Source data
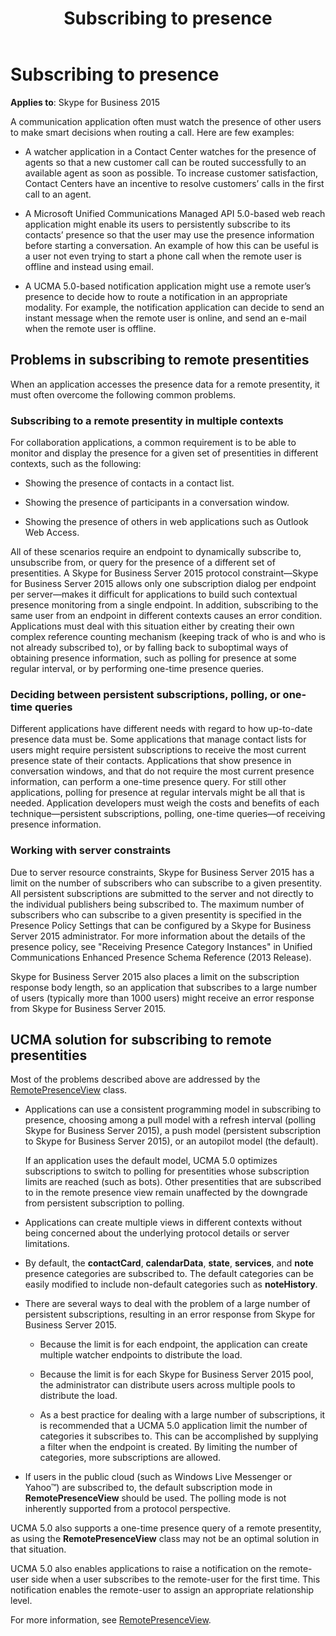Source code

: ﻿---
title: Subscribing to presence
TOCTitle: Subscribing to presence
ms:assetid: 1ce5c2e2-d15c-46b7-8a21-c425223e8aef
ms:mtpsurl: https://msdn.microsoft.com/en-us/library/Dn465955(v=office.16)
ms:contentKeyID: 65239835
ms.date: 07/27/2015
mtps_version: v=office.16
---

# Subscribing to presence


**Applies to**: Skype for Business 2015

A communication application often must watch the presence of other users to make smart decisions when routing a call. Here are few examples:

  - A watcher application in a Contact Center watches for the presence of agents so that a new customer call can be routed successfully to an available agent as soon as possible. To increase customer satisfaction, Contact Centers have an incentive to resolve customers’ calls in the first call to an agent.

  - A Microsoft Unified Communications Managed API 5.0-based web reach application might enable its users to persistently subscribe to its contacts’ presence so that the user may use the presence information before starting a conversation. An example of how this can be useful is a user not even trying to start a phone call when the remote user is offline and instead using email.

  - A UCMA 5.0-based notification application might use a remote user’s presence to decide how to route a notification in an appropriate modality. For example, the notification application can decide to send an instant message when the remote user is online, and send an e-mail when the remote user is offline.

## Problems in subscribing to remote presentities

When an application accesses the presence data for a remote presentity, it must often overcome the following common problems.

### Subscribing to a remote presentity in multiple contexts

For collaboration applications, a common requirement is to be able to monitor and display the presence for a given set of presentities in different contexts, such as the following:

  - Showing the presence of contacts in a contact list.

  - Showing the presence of participants in a conversation window.

  - Showing the presence of others in web applications such as Outlook Web Access.

All of these scenarios require an endpoint to dynamically subscribe to, unsubscribe from, or query for the presence of a different set of presentities. A Skype for Business Server 2015 protocol constraint—Skype for Business Server 2015 allows only one subscription dialog per endpoint per server—makes it difficult for applications to build such contextual presence monitoring from a single endpoint. In addition, subscribing to the same user from an endpoint in different contexts causes an error condition. Applications must deal with this situation either by creating their own complex reference counting mechanism (keeping track of who is and who is not already subscribed to), or by falling back to suboptimal ways of obtaining presence information, such as polling for presence at some regular interval, or by performing one-time presence queries.

### Deciding between persistent subscriptions, polling, or one-time queries

Different applications have different needs with regard to how up-to-date presence data must be. Some applications that manage contact lists for users might require persistent subscriptions to receive the most current presence state of their contacts. Applications that show presence in conversation windows, and that do not require the most current presence information, can perform a one-time presence query. For still other applications, polling for presence at regular intervals might be all that is needed. Application developers must weigh the costs and benefits of each technique—persistent subscriptions, polling, one-time queries—of receiving presence information.

### Working with server constraints

Due to server resource constraints, Skype for Business Server 2015 has a limit on the number of subscribers who can subscribe to a given presentity. All persistent subscriptions are submitted to the server and not directly to the individual publishers being subscribed to. The maximum number of subscribers who can subscribe to a given presentity is specified in the Presence Policy Settings that can be configured by a Skype for Business Server 2015 administrator. For more information about the details of the presence policy, see "Receiving Presence Category Instances" in Unified Communications Enhanced Presence Schema Reference (2013 Release).

Skype for Business Server 2015 also places a limit on the subscription response body length, so an application that subscribes to a large number of users (typically more than 1000 users) might receive an error response from Skype for Business Server 2015.

## UCMA solution for subscribing to remote presentities

Most of the problems described above are addressed by the [RemotePresenceView](https://msdn.microsoft.com/en-us/library/hh381152\(v=office.16\)) class.

  - Applications can use a consistent programming model in subscribing to presence, choosing among a pull model with a refresh interval (polling Skype for Business Server 2015), a push model (persistent subscription to Skype for Business Server 2015), or an autopilot model (the default).
    
    If an application uses the default model, UCMA 5.0 optimizes subscriptions to switch to polling for presentities whose subscription limits are reached (such as bots). Other presentities that are subscribed to in the remote presence view remain unaffected by the downgrade from persistent subscription to polling.

  - Applications can create multiple views in different contexts without being concerned about the underlying protocol details or server limitations.

  - By default, the **contactCard**, **calendarData**, **state**, **services**, and **note** presence categories are subscribed to. The default categories can be easily modified to include non-default categories such as **noteHistory**.

  - There are several ways to deal with the problem of a large number of persistent subscriptions, resulting in an error response from Skype for Business Server 2015.
    
      - Because the limit is for each endpoint, the application can create multiple watcher endpoints to distribute the load.
    
      - Because the limit is for each Skype for Business Server 2015 pool, the administrator can distribute users across multiple pools to distribute the load.
    
      - As a best practice for dealing with a large number of subscriptions, it is recommended that a UCMA 5.0 application limit the number of categories it subscribes to. This can be accomplished by supplying a filter when the endpoint is created. By limiting the number of categories, more subscriptions are allowed.

  - If users in the public cloud (such as Windows Live Messenger or Yahoo™) are subscribed to, the default subscription mode in **RemotePresenceView** should be used. The polling mode is not inherently supported from a protocol perspective.

UCMA 5.0 also supports a one-time presence query of a remote presentity, as using the **RemotePresenceView** class may not be an optimal solution in that situation.

UCMA 5.0 also enables applications to raise a notification on the remote-user side when a user subscribes to the remote-user for the first time. This notification enables the remote-user to assign an appropriate relationship level.

For more information, see [RemotePresenceView](remotepresenceview.md).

Your goal: Reproduce the source data verbatim, everything from the very beginning down to the line containing "A communication application", that line included. Leave out the pictures.

Answer area:
Source code

: ﻿---
title: Subscribing to presence
TOCTitle: Subscribing to presence
ms:assetid: 1ce5c2e2-d15c-46b7-8a21-c425223e8aef
ms:mtpsurl: https://msdn.microsoft.com/en-us/library/Dn465955(v=office.16)
ms:contentKeyID: 65239835
ms.date: 07/27/2015
mtps_version: v=office.16
---

# Subscribing to presence


**Applies to**: Skype for Business 2015

A communication application often must watch the presence of other users to make smart decisions when routing a call. Here are few examples:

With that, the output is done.